Aunque el golf se practica en Escocia desde la Edad Media, su popularización como deporte data de finales del siglo XIX. El primer club de golf en Norteamérica, fundado por un escocés en Montreal en la década de 1870, fue seguido por otros en Quebec y Ontario gracias a la inmigración escocesa. En EE. UU., el primero se estableció en Brookline, Massachusetts, en 1882. Desde sus inicios, la indumentaria de golf se basó en prendas deportivas prácticas inspiradas en la moda para ciclismo y tiro: trajes de tweed con chaleco, knickerbockers (o bombachos) y medias hasta la rodilla para hombres. Para las mujeres, que participaron desde temprano, se acortaron ligeramente las faldas (10-15 cm del suelo), pero mantuvieron el estilo de la "Nueva Mujer": falda, blusa, chaqueta, gorro, guantes y corsé.
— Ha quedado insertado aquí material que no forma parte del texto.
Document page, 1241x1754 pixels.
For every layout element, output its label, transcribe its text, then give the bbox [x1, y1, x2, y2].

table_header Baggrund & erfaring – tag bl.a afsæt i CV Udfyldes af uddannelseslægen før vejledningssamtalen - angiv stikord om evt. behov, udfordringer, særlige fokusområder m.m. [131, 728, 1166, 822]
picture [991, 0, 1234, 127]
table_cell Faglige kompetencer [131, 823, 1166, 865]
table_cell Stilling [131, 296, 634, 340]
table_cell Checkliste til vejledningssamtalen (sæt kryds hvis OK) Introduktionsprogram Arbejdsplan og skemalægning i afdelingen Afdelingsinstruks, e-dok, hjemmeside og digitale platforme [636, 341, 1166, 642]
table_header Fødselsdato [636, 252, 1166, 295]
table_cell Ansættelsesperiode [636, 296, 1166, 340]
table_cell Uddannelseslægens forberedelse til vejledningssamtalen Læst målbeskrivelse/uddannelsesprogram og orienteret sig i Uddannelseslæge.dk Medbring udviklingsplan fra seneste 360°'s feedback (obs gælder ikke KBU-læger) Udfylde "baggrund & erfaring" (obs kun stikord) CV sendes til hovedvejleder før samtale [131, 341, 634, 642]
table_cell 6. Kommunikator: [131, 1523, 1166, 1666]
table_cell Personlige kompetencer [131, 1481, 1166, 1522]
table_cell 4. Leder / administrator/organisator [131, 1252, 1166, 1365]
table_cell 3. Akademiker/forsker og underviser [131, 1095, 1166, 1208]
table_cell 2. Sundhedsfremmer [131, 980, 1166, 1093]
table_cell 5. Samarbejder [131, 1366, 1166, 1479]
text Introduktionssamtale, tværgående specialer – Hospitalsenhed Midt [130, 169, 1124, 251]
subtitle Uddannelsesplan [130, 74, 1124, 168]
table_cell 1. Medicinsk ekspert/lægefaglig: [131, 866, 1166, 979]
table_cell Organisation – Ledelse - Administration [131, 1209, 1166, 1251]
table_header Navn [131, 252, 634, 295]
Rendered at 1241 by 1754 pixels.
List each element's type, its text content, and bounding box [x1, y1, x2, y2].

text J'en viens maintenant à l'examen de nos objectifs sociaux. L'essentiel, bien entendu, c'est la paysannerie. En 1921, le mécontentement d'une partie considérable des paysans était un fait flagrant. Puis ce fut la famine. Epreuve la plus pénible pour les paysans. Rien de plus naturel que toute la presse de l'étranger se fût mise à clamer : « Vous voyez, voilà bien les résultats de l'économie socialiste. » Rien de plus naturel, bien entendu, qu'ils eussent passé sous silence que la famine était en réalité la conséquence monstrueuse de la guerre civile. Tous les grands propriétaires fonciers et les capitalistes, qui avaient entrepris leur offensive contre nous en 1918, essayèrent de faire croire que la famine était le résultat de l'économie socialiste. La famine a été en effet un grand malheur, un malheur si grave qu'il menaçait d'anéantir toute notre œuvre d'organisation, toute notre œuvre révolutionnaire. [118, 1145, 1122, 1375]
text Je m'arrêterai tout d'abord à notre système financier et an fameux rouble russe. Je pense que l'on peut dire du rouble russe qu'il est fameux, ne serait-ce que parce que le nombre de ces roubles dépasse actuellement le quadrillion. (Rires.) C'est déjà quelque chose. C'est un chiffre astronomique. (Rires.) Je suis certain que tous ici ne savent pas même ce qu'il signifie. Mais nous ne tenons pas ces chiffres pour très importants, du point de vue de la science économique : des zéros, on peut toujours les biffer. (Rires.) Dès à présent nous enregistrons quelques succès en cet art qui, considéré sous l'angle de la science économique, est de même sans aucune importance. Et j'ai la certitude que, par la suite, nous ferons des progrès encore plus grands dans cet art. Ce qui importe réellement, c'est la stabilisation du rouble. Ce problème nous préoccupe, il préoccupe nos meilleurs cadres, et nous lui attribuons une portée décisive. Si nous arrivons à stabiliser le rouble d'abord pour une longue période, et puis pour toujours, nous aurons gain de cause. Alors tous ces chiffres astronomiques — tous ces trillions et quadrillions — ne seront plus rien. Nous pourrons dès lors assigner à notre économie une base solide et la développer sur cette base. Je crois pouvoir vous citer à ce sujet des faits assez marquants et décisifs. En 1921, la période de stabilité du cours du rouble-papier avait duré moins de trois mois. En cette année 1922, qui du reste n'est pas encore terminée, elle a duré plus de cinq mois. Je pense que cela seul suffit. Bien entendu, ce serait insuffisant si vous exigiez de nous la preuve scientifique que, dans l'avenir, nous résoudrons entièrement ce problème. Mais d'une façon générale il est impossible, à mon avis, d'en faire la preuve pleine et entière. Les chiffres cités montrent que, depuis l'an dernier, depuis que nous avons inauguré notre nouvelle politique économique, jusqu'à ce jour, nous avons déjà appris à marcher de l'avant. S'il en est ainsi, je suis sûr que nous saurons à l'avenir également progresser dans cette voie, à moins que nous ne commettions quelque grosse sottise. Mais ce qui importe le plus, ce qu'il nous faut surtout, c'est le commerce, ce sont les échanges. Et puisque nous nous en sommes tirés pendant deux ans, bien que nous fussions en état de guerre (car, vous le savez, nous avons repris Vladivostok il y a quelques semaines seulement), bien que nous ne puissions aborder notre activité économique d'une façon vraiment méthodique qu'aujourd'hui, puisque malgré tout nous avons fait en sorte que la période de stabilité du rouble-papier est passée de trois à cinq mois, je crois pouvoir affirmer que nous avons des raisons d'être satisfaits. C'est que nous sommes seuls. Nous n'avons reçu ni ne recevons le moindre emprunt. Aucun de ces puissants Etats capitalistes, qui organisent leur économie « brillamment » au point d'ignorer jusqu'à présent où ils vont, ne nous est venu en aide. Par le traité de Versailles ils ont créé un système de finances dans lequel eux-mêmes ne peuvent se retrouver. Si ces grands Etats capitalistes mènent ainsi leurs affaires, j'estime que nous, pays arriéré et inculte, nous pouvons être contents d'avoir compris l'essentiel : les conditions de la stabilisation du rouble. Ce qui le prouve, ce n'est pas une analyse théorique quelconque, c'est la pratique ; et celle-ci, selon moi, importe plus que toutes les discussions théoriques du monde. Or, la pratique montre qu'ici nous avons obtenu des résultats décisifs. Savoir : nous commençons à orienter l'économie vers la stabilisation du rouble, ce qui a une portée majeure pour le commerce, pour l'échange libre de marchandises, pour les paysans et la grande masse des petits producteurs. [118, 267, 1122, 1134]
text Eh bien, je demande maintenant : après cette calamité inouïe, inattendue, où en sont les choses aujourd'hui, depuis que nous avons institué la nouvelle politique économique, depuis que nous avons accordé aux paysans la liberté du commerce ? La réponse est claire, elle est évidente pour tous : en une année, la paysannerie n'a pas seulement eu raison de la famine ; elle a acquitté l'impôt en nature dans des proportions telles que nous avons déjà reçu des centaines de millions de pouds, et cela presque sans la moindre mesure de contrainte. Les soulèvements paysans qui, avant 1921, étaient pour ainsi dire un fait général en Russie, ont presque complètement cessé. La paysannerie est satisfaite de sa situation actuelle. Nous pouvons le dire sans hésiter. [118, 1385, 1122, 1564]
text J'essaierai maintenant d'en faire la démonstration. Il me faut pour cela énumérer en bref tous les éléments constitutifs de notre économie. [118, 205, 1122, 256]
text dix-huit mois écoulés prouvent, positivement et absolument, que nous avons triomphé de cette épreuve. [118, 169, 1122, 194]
Era un atuendo conservador, cómodo y adecuado para la interacción pública mixta, que perduró hasta los años 1920.
Moda de golf en la década de 1920
En los años 1920, Eduardo, Príncipe de Gales (posteriormente Eduardo VIII y duque de Windsor), revolucionó la moda golfística con su estilo elegante: suéteres de punto Fair Isle, calcetines de rombos, pantalones "plus fours" (bombachos 10 pulgadas más largos y holgados en la rodilla), zapatos bicolor y gorras de tweed de visera blanda. Este look se consolidó en la década de 1930. Bobby Jones, leyenda comparable a Tiger Woods y fundador del Masters, popularizó esta estética en EE. UU. Las mujeres seguían con faldas: vestidos deportivos precursors del vestido camisa en los años 20-30, y prendas separadas post-Segunda Guerra Mundial. Faldas a la rodilla con pliegues para movilidad, combinadas con camisas y suéteres. En los 1950, las bermudas por encima de la rodilla con calcetines se popularizaron para ambos sexos, aún usadas hoy (mujeres con calcetines bajos). Profesionales optan por pantalones largos holgados, shorts largos, camisas con cuello (estilo polo) bordadas con el emblema del club, gorras o viseras.
Poliéster y golf
Tradicionalmente de algodón para climas cálidos, la ropa incorporaba capas (suéteres, chaquetas impermeables) en regiones frías. En los 1960, el poliéster y mezclas algodón/poliéster trajeron colores vibrantes, alineados con la moda psicodélica, dando al golf su fama de atuendos llamativos y poco elegantes. Incluso la icónica chaqueta verde del Masters es un verde chillón inolvidable.
Vestimenta de golf contemporánea
La ropa de golf es una moda "fosilizada", fiel a tradiciones prácticas para largas caminatas y swings: holgada, cómoda y pragmática. Estereotípicamente colorida, contrasta con trajes oscuros laborales. Figuras como Tiger Woods mantienen elegancia informal dentro de estos cánones, un cliché del siglo XXI.
Véase también: Ropa deportiva.
Bibliografía
Armitage, Juan. Hombre jugando: Nueve siglos de placer. Londres y Nueva York: Frederick Warne and Company, Inc., 1977.
Chenoune, Farid. Historia de la moda masculina. París y Nueva York: Flammarion, 1993.
Lee Potter, Charlie. Ropa deportiva en Vogue desde 1910. Nueva York: Abbeville Press, 1984.
Tortora, Phyllis y Keith Eubank. Encuesta de Traje Histórico. 3ª ed. Nueva York: Publicaciones Fairchild, 1998.